What the task asks
Count the lines in the records below that contain the word "Founding". Reply with the number alone.

[Text extracted at the page level]
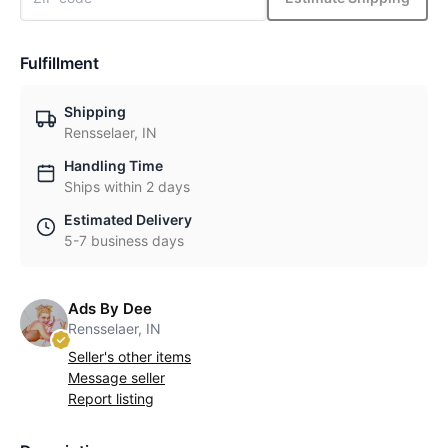
Fulfillment
Shipping
Rensselaer, IN
Handling Time
Ships within 2 days
Estimated Delivery
5-7 business days
Ads By Dee
Rensselaer, IN
Seller's other items
Message seller
Report listing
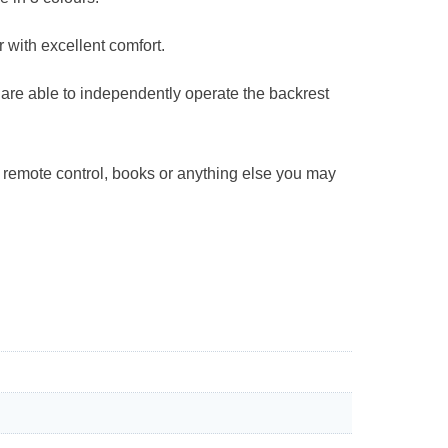
r with excellent comfort.
u are able to independently operate the backrest
e remote control, books or anything else you may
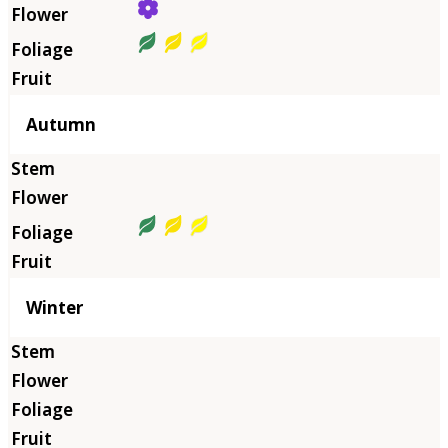
Autumn
Winter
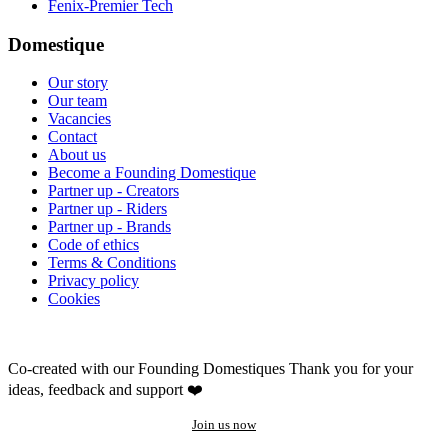
Fenix-Premier Tech
Domestique
Our story
Our team
Vacancies
Contact
About us
Become a Founding Domestique
Partner up - Creators
Partner up - Riders
Partner up - Brands
Code of ethics
Terms & Conditions
Privacy policy
Cookies
Co-created with our Founding Domestiques
Thank you for your
ideas, feedback and support ❤️
Join us now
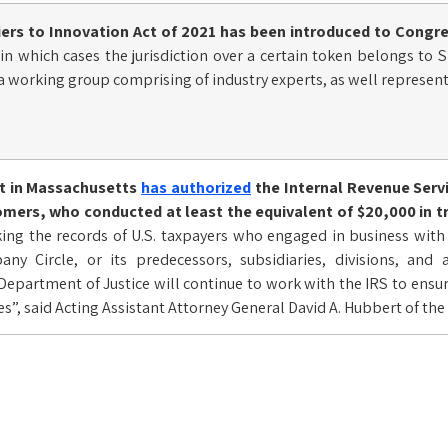
iers to Innovation Act of 2021
has been introduced to Congre
fy in which cases the jurisdiction over a certain token belongs to
 a working group comprising of industry experts, as well represent
rt in Massachusetts
has authorized
the Internal Revenue Servi
mers, who conducted at least the equivalent of $20,000 in tra
king the records of U.S. taxpayers who engaged in business wit
y Circle, or its predecessors, subsidiaries, divisions, and a
Department of Justice will continue to work with the IRS to ensu
xes”, said Acting Assistant Attorney General David A. Hubbert of th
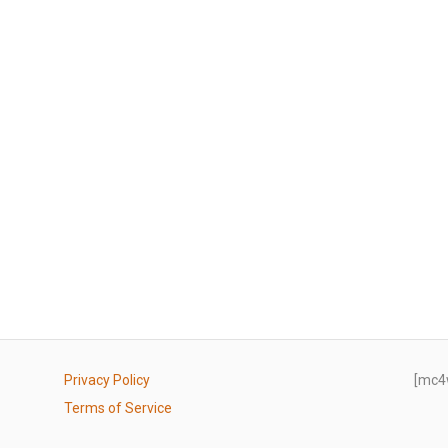
Privacy Policy
[mc4
Terms of Service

Task answer
2